Records from a dataset
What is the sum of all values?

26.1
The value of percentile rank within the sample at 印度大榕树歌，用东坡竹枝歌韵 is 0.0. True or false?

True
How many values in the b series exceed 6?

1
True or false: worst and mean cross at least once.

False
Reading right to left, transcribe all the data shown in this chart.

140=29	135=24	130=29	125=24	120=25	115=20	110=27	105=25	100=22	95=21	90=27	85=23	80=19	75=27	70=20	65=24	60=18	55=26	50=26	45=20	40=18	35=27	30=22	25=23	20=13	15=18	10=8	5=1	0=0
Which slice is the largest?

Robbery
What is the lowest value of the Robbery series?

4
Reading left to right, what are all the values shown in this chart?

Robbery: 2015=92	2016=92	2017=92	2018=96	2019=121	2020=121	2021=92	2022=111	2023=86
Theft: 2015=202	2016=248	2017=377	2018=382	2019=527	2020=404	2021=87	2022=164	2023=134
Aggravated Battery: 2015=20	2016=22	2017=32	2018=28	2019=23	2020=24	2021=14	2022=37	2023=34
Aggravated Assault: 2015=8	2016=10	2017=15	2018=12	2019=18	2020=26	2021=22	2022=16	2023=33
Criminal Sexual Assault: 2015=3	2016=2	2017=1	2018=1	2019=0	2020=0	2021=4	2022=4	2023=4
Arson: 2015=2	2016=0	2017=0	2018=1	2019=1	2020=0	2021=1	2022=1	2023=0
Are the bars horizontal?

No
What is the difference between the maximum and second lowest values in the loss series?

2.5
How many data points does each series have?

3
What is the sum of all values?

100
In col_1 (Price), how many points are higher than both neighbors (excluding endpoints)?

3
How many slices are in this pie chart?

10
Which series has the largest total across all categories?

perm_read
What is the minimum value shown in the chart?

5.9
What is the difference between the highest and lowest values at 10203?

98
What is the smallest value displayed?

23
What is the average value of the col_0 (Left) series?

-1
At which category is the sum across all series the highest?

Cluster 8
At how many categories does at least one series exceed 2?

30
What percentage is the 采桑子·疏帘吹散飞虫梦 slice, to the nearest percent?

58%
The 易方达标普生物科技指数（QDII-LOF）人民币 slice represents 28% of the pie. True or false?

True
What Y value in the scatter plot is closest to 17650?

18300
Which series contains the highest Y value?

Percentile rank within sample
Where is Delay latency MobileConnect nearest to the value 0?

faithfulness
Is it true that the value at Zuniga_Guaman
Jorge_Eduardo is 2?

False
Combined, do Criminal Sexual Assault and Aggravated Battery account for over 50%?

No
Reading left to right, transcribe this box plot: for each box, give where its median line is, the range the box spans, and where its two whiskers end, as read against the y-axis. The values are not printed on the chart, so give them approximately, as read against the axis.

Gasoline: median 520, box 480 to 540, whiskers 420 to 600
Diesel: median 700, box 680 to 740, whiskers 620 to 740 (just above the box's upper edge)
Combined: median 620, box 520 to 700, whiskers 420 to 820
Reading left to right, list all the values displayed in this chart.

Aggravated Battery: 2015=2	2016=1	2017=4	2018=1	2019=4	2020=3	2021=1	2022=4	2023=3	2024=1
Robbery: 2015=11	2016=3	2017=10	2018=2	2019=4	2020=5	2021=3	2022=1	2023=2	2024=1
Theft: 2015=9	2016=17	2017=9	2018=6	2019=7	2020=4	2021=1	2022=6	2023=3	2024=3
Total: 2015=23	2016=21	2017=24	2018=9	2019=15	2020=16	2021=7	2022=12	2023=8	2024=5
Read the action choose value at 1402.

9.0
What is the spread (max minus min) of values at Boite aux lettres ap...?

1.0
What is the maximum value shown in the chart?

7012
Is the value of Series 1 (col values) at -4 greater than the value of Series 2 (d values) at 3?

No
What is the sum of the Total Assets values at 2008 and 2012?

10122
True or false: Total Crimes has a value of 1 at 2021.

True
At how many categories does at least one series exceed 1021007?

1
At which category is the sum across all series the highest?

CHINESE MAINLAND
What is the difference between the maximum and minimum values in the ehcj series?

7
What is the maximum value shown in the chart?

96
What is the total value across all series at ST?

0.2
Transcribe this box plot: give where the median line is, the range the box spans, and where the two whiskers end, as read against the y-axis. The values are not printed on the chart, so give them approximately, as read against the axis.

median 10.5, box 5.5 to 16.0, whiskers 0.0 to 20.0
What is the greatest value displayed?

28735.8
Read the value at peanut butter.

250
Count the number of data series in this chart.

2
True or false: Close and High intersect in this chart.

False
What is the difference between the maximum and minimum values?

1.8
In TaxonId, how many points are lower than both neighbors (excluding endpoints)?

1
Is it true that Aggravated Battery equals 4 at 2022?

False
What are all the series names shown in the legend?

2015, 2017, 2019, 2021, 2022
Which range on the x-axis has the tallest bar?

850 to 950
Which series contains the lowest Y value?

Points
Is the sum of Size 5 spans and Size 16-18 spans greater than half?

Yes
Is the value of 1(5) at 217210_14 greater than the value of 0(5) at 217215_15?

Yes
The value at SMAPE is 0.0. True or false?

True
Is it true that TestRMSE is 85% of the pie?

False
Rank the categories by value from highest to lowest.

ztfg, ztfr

DIRECTIONS |
Copy the items from the beginning through the line containing "Reading right to", inclusive, replacing "exceed" with "are greater than" and keeping everything else the same.

ANSWER SPACE |
What is the sum of all values?

26.1
The value of percentile rank within the sample at 印度大榕树歌，用东坡竹枝歌韵 is 0.0. True or false?

True
How many values in the b series are greater than 6?

1
True or false: worst and mean cross at least once.

False
Reading right to left, transcribe all the data shown in this chart.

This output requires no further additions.